Secondly, the decision of publishing the reference to harmonised standards in the L series of the Official Journal has important consequences for the possibility of judicial review. In the earlier setup, although the Court upheld that harmonised standards can be reviewed in preliminary questions of interpretation and, perhaps, validity under Article 267 TFEU, it refused to consider them as “acts of EU institutions, bodies, offices or agencies of the Union”, thus precluding a direct action under Article 263 TFEU. It was argued, however, that the legality of the adoption of the harmonised standard could be indirectly raised before the Court by challenging the Commission’s Communication. This possibility was also suggested by the Court in Global Garden, but it appeared controversial because of the soft nature of the Commission’s Communication publishing the reference to a harmonised standard. As a consequence of the recent shift, the nature of ‘reviewable act’ of the Commission Implementing Decision publishing the reference can no longer be called into question. Whether this novelty will actually open the door to judicial review of European harmonised standards is, however, still a matter for debate.

Indeed, even without the hurdle of the reviewable act requirement, and even assuming that the Commission Implementing Decision qualifies as a ‘regulatory act not entailing implementing measures’ for the purposes of Article 263(4) TFEU, the standing of non-privileged applicants to challenge the Decision containing the reference will still be hard to prove. This is because non-privileged applicants still need to prove that the challenged measure is of direct concern to them. This condition will only be met if the measure is capable of directly producing effects on the applicant’s legal situation (see, inter alia, Case C‑486/01 P, Front National). This criterion might especially be hard to fulfil with respect to the so-called Annex III organisations, whose task it is to protect ‘weaker’ interests (such as environmental or consumer interests) in the standardisation process. This conclusion is supported by a recent case of the General Court, in which a claim was brought by a number of environmental organisations against an Implementing Regulation of the Commission. Here, the Court concluded that “no provision of the contested act is directly applicable to the applicants, in the sense that it would confer rights or impose obligations on them. Consequently, the contested act does not affect their legal position, and therefore the condition of direct concern […] is not met” (para 62).

On the whole, the recent shift of the Commission in the practice of publishing the references to harmonised in the L series instead of the C series of the Official Journal can be seen a positive development.
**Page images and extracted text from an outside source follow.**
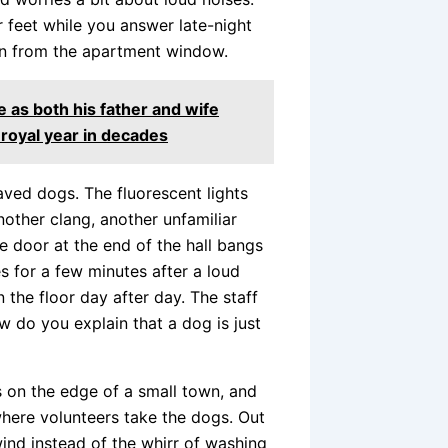
 feet while you answer late-night
ion from the apartment window.
 as both his father and wife
royal year in decades
aved dogs. The fluorescent lights
nother clang, another unfamiliar
e door at the end of the hall bangs
es for a few minutes after a loud
n the floor day after day. The staff
ow do you explain that a dog is just
s on the edge of a small town, and
 where volunteers take the dogs. Out
ind instead of the whirr of washing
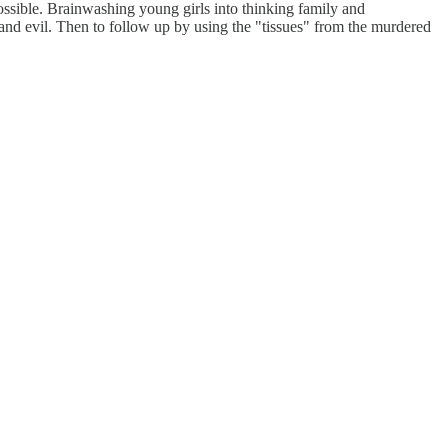
ssible. Brainwashing young girls into thinking family and
 and evil. Then to follow up by using the "tissues" from the murdered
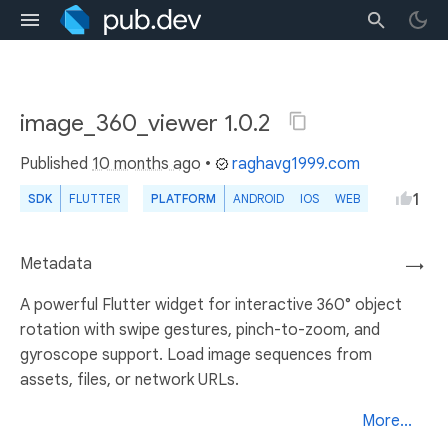
image_360_viewer 1.0.2
Published
10 months ago
•
raghavg1999.com
1
SDK
FLUTTER
PLATFORM
ANDROID
IOS
WEB
Metadata
→
A powerful Flutter widget for interactive 360° object
rotation with swipe gestures, pinch-to-zoom, and
gyroscope support. Load image sequences from
assets, files, or network URLs.
More...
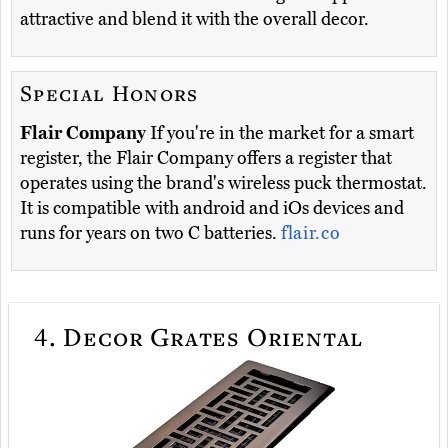
attractive and blend it with the overall decor.
Special Honors
Flair Company
If you're in the market for a smart
register, the Flair Company offers a register that
operates using the brand's wireless puck thermostat.
It is compatible with android and iOs devices and
runs for years on two C batteries.
flair.co
4.
Decor Grates Oriental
It amounts to an official recognition of the legal effects of this publication and of the change of harmonised standards’ position under EU law. At the same time, however, it poses new questions with regard to the procedural and judicial control of standards. While this may necessitate a comitology procedure in the adoption of the Commission Implementing Decision publishing the reference, its qualification as a reviewable act is now quite clear. Yet, significant hurdles still stand in the way of guaranteeing judicial review of harmonised standards. Thus, for now at least, the calls for further judicial protection of individuals and Annex III organisations in relation to European standardisation remain unanswered.